The yellow-eared sliders and red-bellied cooters used to live in a cement pit type of enclosure. When officials at the Wonder Gardens started looking for a better place for them they came across an area of botanical waste.Janet Martin, interim executive director of the Everglades Wonder Gardens, says it is volunteers that are helping the longtime attraction make big changes to improve the lives of the creatures and the experience of visitors.
“This was a botanical dumpster,” Martin said as she stood in front of the now pristine enclosure. “There were vines and leaves and waste. It was 10-feet deep, filled in with botanical debris and covered in dirt.”
Martin knew that under all this waste was a pond that had once been used for a crocodile exhibit. So they started digging.
“We had volunteers digging it with shovels and we knew it would take forever,” Martin said.
Then Ben Nelson offered to use his mini excavator from his company Nelson Marine.

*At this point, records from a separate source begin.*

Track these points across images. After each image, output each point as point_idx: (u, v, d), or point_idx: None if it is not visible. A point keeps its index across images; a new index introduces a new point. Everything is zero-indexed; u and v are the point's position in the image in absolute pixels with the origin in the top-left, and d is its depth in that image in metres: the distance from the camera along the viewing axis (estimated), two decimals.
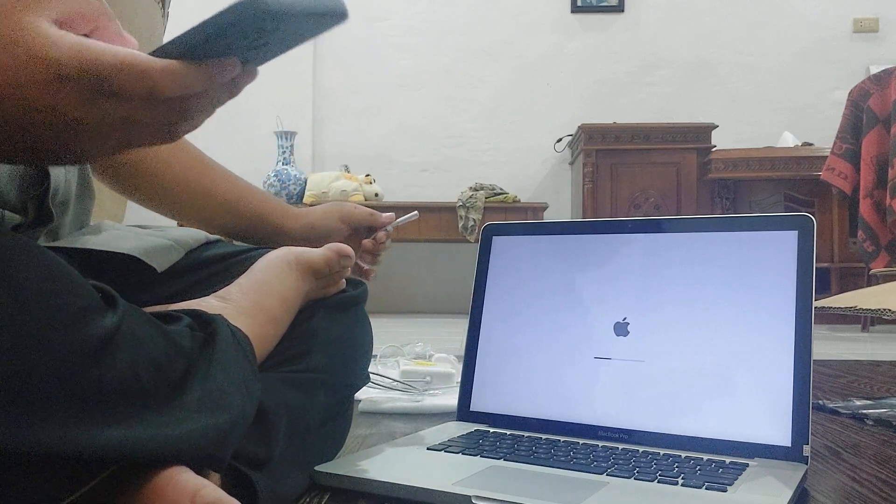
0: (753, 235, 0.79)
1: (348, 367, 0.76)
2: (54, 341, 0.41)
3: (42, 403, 0.40)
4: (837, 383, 1.51)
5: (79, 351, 0.42)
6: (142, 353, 0.46)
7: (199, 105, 0.45)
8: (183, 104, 0.44)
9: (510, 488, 0.62)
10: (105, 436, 0.42)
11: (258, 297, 0.67)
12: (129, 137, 0.45)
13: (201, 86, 0.44)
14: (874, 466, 0.82)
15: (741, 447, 0.73)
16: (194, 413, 0.48)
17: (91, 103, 0.42)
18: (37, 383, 0.40)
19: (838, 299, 1.42)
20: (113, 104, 0.42)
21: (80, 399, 0.42)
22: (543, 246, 0.90)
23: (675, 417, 0.76)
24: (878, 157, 2.86)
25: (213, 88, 0.45)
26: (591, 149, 3.86)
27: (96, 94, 0.42)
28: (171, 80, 0.42)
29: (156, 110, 0.44)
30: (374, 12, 4.26)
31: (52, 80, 0.41)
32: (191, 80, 0.43)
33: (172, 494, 0.45)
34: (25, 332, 0.40)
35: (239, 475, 0.55)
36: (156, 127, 0.45)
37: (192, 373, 0.49)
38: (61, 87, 0.41)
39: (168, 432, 0.46)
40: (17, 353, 0.39)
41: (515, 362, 0.87)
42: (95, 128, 0.43)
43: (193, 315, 0.55)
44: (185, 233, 0.79)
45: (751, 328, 0.76)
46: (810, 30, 4.29)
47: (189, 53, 0.42)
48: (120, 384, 0.44)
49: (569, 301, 0.86)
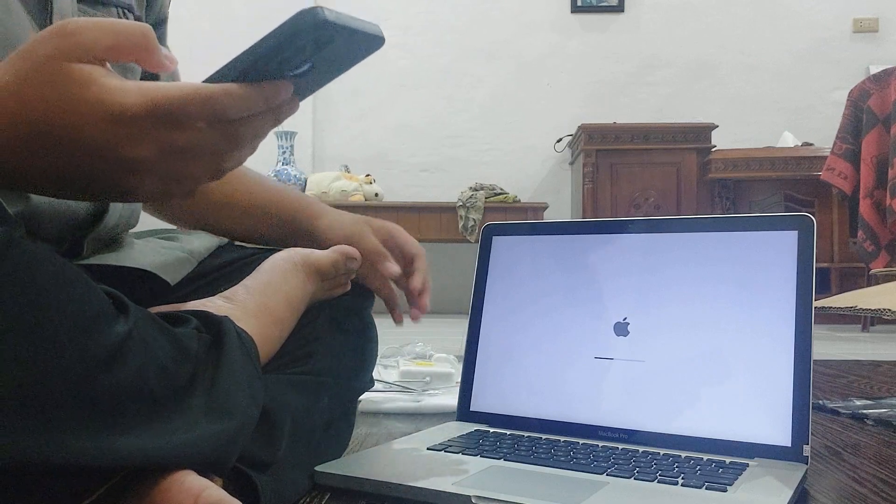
0: (753, 235, 0.79)
1: (353, 370, 0.76)
2: (69, 349, 0.41)
3: (55, 412, 0.40)
4: (837, 383, 1.51)
5: (92, 358, 0.42)
6: (151, 358, 0.46)
7: (248, 132, 0.47)
8: (237, 129, 0.46)
9: (510, 488, 0.62)
10: (115, 445, 0.42)
11: (264, 298, 0.67)
12: (181, 172, 0.46)
13: (258, 107, 0.45)
14: (874, 466, 0.82)
15: (741, 447, 0.73)
16: (201, 418, 0.48)
17: (152, 138, 0.43)
18: (51, 391, 0.40)
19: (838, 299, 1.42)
20: (176, 134, 0.43)
21: (92, 407, 0.42)
22: (543, 246, 0.90)
23: (675, 417, 0.76)
24: (878, 157, 2.86)
25: (266, 112, 0.46)
26: (591, 149, 3.86)
27: (160, 127, 0.43)
28: (233, 102, 0.44)
29: (213, 136, 0.45)
30: (374, 12, 4.26)
31: (114, 121, 0.42)
32: (250, 101, 0.45)
33: (177, 496, 0.46)
34: (42, 340, 0.40)
35: (241, 476, 0.55)
36: (208, 158, 0.46)
37: (198, 377, 0.50)
38: (122, 128, 0.42)
39: (175, 440, 0.46)
40: (33, 360, 0.39)
41: (515, 362, 0.87)
42: (152, 164, 0.44)
43: (200, 317, 0.55)
44: (198, 242, 0.79)
45: (751, 328, 0.76)
46: (810, 30, 4.29)
47: (243, 76, 0.44)
48: (129, 391, 0.44)
49: (569, 301, 0.86)
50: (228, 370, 0.52)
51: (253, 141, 0.48)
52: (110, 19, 0.45)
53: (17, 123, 0.42)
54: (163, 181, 0.46)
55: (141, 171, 0.44)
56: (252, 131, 0.47)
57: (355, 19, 0.43)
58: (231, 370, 0.52)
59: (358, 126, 4.37)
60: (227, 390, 0.51)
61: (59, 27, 0.42)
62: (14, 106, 0.42)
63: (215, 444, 0.48)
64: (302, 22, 0.42)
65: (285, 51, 0.43)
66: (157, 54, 0.44)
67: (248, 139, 0.47)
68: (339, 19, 0.42)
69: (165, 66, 0.45)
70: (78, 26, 0.42)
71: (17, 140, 0.42)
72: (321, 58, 0.45)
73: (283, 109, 0.48)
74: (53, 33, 0.42)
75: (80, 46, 0.42)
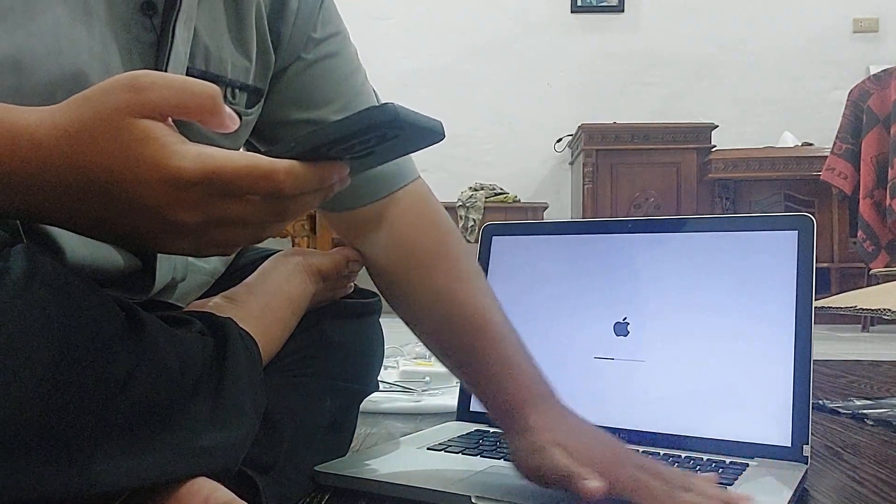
0: (753, 235, 0.79)
1: (356, 373, 0.76)
2: (86, 376, 0.41)
3: (73, 440, 0.40)
4: (837, 383, 1.51)
5: (109, 382, 0.42)
6: (162, 372, 0.46)
7: (298, 208, 0.46)
8: (288, 205, 0.45)
9: (510, 488, 0.61)
10: (129, 465, 0.43)
11: (265, 298, 0.67)
12: (223, 239, 0.45)
13: (314, 186, 0.44)
14: (874, 466, 0.82)
15: (741, 447, 0.73)
16: (208, 426, 0.48)
17: (203, 206, 0.42)
18: (70, 419, 0.40)
19: (838, 299, 1.42)
20: (228, 205, 0.43)
21: (109, 429, 0.42)
22: (543, 246, 0.90)
23: (676, 417, 0.76)
24: (878, 157, 2.86)
25: (319, 190, 0.45)
26: (591, 149, 3.86)
27: (214, 196, 0.42)
28: (292, 180, 0.43)
29: (264, 209, 0.44)
30: (374, 12, 4.26)
31: (168, 184, 0.41)
32: (308, 180, 0.44)
33: (185, 499, 0.46)
34: (60, 371, 0.39)
35: (242, 477, 0.55)
36: (252, 228, 0.45)
37: (203, 383, 0.50)
38: (175, 191, 0.41)
39: (185, 452, 0.46)
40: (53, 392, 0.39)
41: None
42: (196, 229, 0.43)
43: (204, 319, 0.55)
44: (218, 262, 0.77)
45: (751, 328, 0.76)
46: (810, 30, 4.29)
47: (304, 156, 0.44)
48: (142, 407, 0.44)
49: (569, 301, 0.86)
50: (233, 375, 0.52)
51: (298, 215, 0.47)
52: (181, 77, 0.44)
53: (71, 168, 0.41)
54: (202, 244, 0.45)
55: (184, 234, 0.44)
56: (300, 207, 0.46)
57: (421, 116, 0.44)
58: (235, 375, 0.52)
59: None
60: (233, 396, 0.51)
61: (132, 80, 0.41)
62: (71, 151, 0.41)
63: (223, 453, 0.49)
64: (376, 117, 0.41)
65: (353, 139, 0.43)
66: (220, 117, 0.43)
67: (294, 214, 0.46)
68: (409, 117, 0.42)
69: (227, 128, 0.44)
70: (150, 81, 0.41)
71: (67, 184, 0.41)
72: (383, 147, 0.46)
73: (334, 187, 0.47)
74: (125, 87, 0.41)
75: (149, 103, 0.41)
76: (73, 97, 0.42)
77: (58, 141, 0.41)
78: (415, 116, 0.43)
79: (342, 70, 0.69)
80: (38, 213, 0.43)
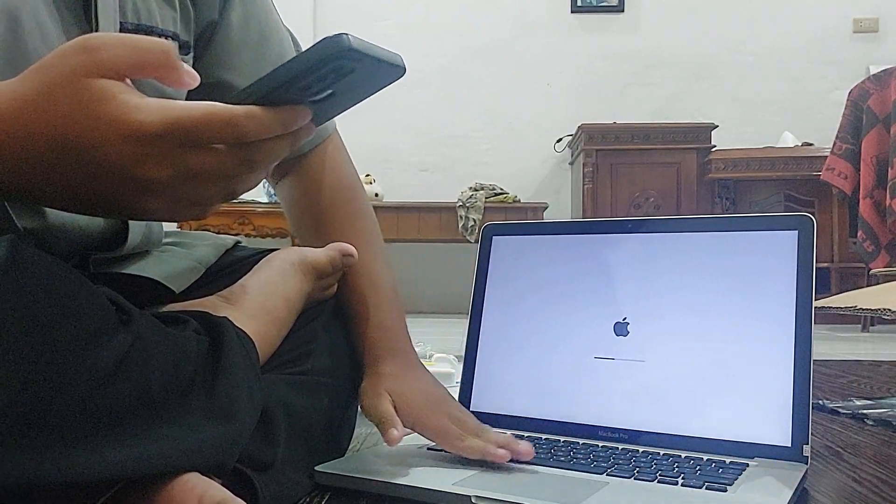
0: (753, 235, 0.78)
1: (354, 371, 0.76)
2: (72, 365, 0.41)
3: (58, 430, 0.40)
4: (837, 383, 1.51)
5: (95, 372, 0.42)
6: (153, 366, 0.46)
7: (264, 156, 0.46)
8: (253, 153, 0.45)
9: (510, 488, 0.61)
10: (118, 457, 0.42)
11: (262, 297, 0.67)
12: (195, 195, 0.45)
13: (277, 131, 0.45)
14: (874, 466, 0.82)
15: (741, 447, 0.73)
16: (203, 422, 0.48)
17: (170, 159, 0.42)
18: (54, 409, 0.40)
19: (838, 299, 1.42)
20: (193, 155, 0.43)
21: (95, 421, 0.42)
22: (543, 246, 0.90)
23: (676, 417, 0.76)
24: (878, 157, 2.86)
25: (283, 137, 0.46)
26: (591, 149, 3.86)
27: (178, 148, 0.42)
28: (254, 125, 0.43)
29: (230, 158, 0.44)
30: (373, 12, 4.26)
31: (132, 140, 0.41)
32: (270, 125, 0.44)
33: (179, 496, 0.46)
34: (45, 357, 0.39)
35: (240, 476, 0.55)
36: (223, 181, 0.45)
37: (198, 380, 0.50)
38: (140, 147, 0.41)
39: (177, 445, 0.46)
40: (36, 379, 0.39)
41: (515, 362, 0.87)
42: (167, 185, 0.43)
43: (199, 318, 0.55)
44: (206, 249, 0.78)
45: (751, 328, 0.76)
46: (810, 30, 4.29)
47: (264, 100, 0.44)
48: (132, 401, 0.44)
49: (569, 301, 0.86)
50: (228, 372, 0.52)
51: (267, 165, 0.48)
52: (133, 35, 0.44)
53: (35, 136, 0.41)
54: (176, 203, 0.45)
55: (156, 192, 0.44)
56: (268, 155, 0.46)
57: (378, 48, 0.43)
58: (231, 372, 0.52)
59: (357, 126, 4.36)
60: (228, 393, 0.51)
61: (83, 42, 0.42)
62: (33, 119, 0.41)
63: (217, 448, 0.49)
64: (328, 49, 0.41)
65: (309, 76, 0.43)
66: (177, 72, 0.43)
67: (263, 163, 0.46)
68: (363, 47, 0.42)
69: (186, 84, 0.44)
70: (101, 42, 0.42)
71: (33, 153, 0.42)
72: (342, 85, 0.45)
73: (300, 134, 0.47)
74: (77, 49, 0.41)
75: (103, 63, 0.41)
76: (29, 68, 0.42)
77: (19, 112, 0.41)
78: (370, 47, 0.43)
79: (261, 29, 0.74)
80: (9, 190, 0.43)
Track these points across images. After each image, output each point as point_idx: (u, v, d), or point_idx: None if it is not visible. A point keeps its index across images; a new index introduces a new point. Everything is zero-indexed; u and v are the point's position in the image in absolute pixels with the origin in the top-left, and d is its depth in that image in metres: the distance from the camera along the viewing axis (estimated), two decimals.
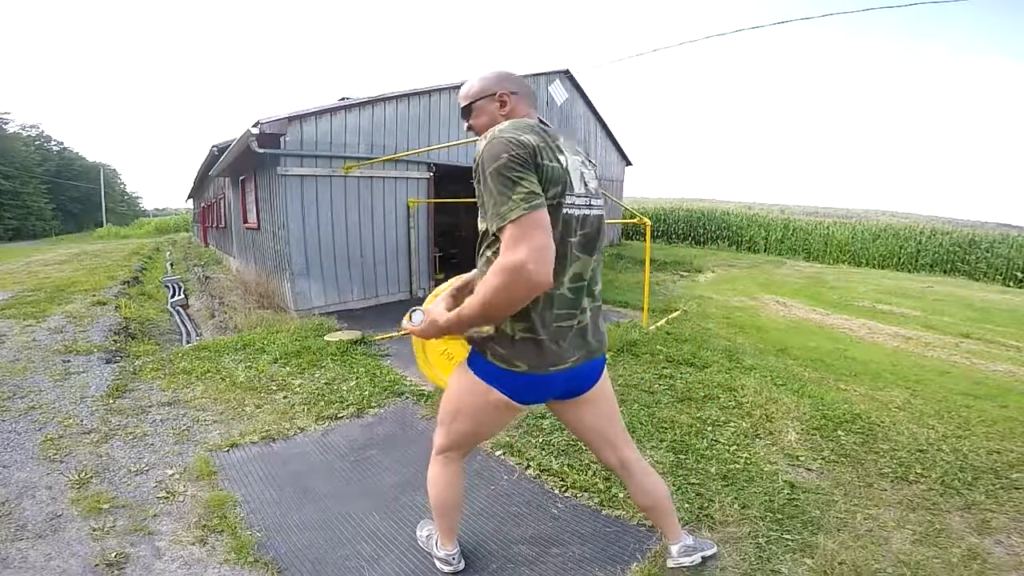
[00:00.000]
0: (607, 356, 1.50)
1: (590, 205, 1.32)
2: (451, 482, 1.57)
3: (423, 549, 1.81)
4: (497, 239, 1.13)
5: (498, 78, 1.37)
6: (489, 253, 1.22)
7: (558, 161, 1.21)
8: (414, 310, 1.31)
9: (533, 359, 1.26)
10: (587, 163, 1.38)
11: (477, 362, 1.35)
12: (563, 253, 1.23)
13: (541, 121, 1.35)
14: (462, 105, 1.41)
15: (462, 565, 1.72)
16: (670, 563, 1.66)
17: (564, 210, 1.22)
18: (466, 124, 1.42)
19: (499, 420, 1.45)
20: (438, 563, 1.73)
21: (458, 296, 1.43)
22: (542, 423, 2.80)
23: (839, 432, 2.81)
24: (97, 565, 1.69)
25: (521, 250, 1.06)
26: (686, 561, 1.64)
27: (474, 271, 1.40)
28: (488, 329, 1.28)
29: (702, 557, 1.67)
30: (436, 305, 1.35)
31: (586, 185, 1.32)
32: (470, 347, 1.38)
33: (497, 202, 1.10)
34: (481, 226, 1.21)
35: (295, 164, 5.46)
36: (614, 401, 1.54)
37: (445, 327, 1.23)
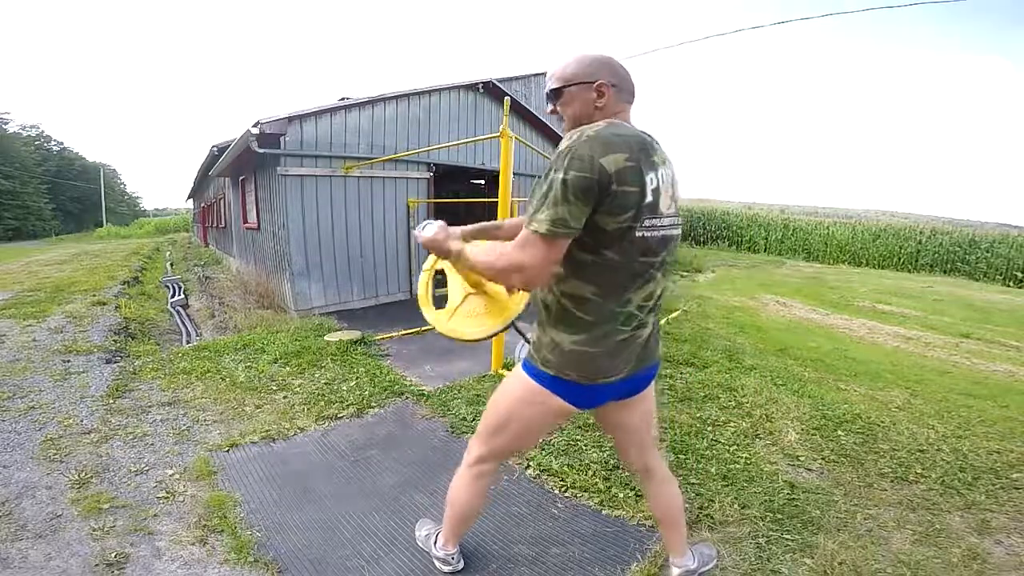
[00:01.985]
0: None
1: (675, 224, 1.26)
2: (479, 495, 1.52)
3: (422, 548, 1.81)
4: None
5: (599, 64, 1.23)
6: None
7: (640, 185, 1.12)
8: (428, 223, 1.32)
9: (584, 370, 1.25)
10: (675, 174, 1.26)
11: (531, 368, 1.33)
12: (638, 273, 1.20)
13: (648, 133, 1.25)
14: (552, 87, 1.26)
15: (461, 565, 1.72)
16: None
17: (641, 232, 1.16)
18: (550, 108, 1.29)
19: (550, 427, 1.45)
20: (437, 563, 1.72)
21: (477, 234, 1.50)
22: None
23: (839, 432, 2.80)
24: (97, 565, 1.68)
25: (526, 258, 1.11)
26: None
27: (502, 223, 1.51)
28: (532, 335, 1.33)
29: None
30: (454, 230, 1.37)
31: (675, 203, 1.25)
32: (523, 354, 1.39)
33: (538, 203, 1.11)
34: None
35: (295, 164, 5.46)
36: (653, 405, 1.49)
37: (447, 251, 1.28)
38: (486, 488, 1.54)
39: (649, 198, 1.14)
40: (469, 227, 1.50)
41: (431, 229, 1.31)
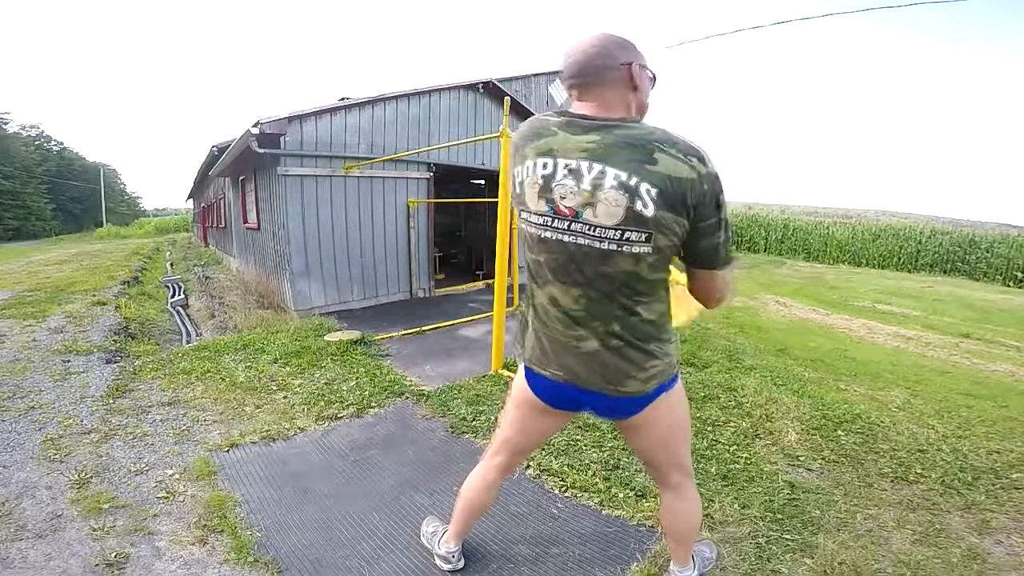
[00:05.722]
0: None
1: (552, 227, 1.09)
2: (486, 488, 1.56)
3: (425, 545, 1.82)
4: None
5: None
6: None
7: (523, 165, 1.11)
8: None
9: (525, 349, 1.31)
10: (602, 176, 1.01)
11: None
12: (534, 267, 1.20)
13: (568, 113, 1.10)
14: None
15: (461, 564, 1.72)
16: None
17: (521, 224, 1.17)
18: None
19: (531, 415, 1.40)
20: (438, 560, 1.73)
21: None
22: None
23: (839, 432, 2.80)
24: (97, 565, 1.68)
25: None
26: None
27: None
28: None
29: None
30: None
31: (552, 204, 1.07)
32: None
33: None
34: None
35: (295, 164, 5.46)
36: (662, 436, 1.36)
37: None
38: (494, 483, 1.56)
39: (516, 189, 1.15)
40: None
41: None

“I came in there and dug it all out,” Nelson said. « Then I came in there with another skid steer – a Bobcat – and moved the things around. It’s really not that big a deal for us, but it ends up being a big deal for them. They were in there shoveling. I guessed I could take care of that in a few hours. The first phase that was digging it up was 2 to 3 hours and then moving the dirt around was another 2 to 3 hours.”
John Brady, who formally ran the attraction, is proud of how the community is coming together to help the 80-year-old gardens. Pottery from Art donated a turtle planter for the new turtle exhibit. Volunteers are now working in a tegu exhibit and other renovations. Two Boy Scouts now have Eagle Scout projects planned. One scout just built a bench by a bird exhibit. Another scout plans to build large wooden bird cages to replace the old rusty metal ones.
“I think it’s magnificent,” Brady said about all the volunteers. “I am really proud of what these guys are doing. They are really taking this place into the future. It takes people pulling together for a community goal.”
Now that the turtle exhibit is complete, visitors can get a whole new experience with it. Besides better viewing of the aquatic creatures, there is a feeding area. Volunteers even added a chute so people can roll the food right to the turtles in the pond.
“All the turtles are natives,” Martin said. “All have been given to us. People have them as pets. They get them when they are small and cute as a button, and we always get calls from people that want to get rid of them.”
The new exhibit is also creating a happier, healthier home for the turtles, Martin explained. For the first time one of the turtles has laid eggs.
“That’s an absolute sign that they are doing well,” Martin said.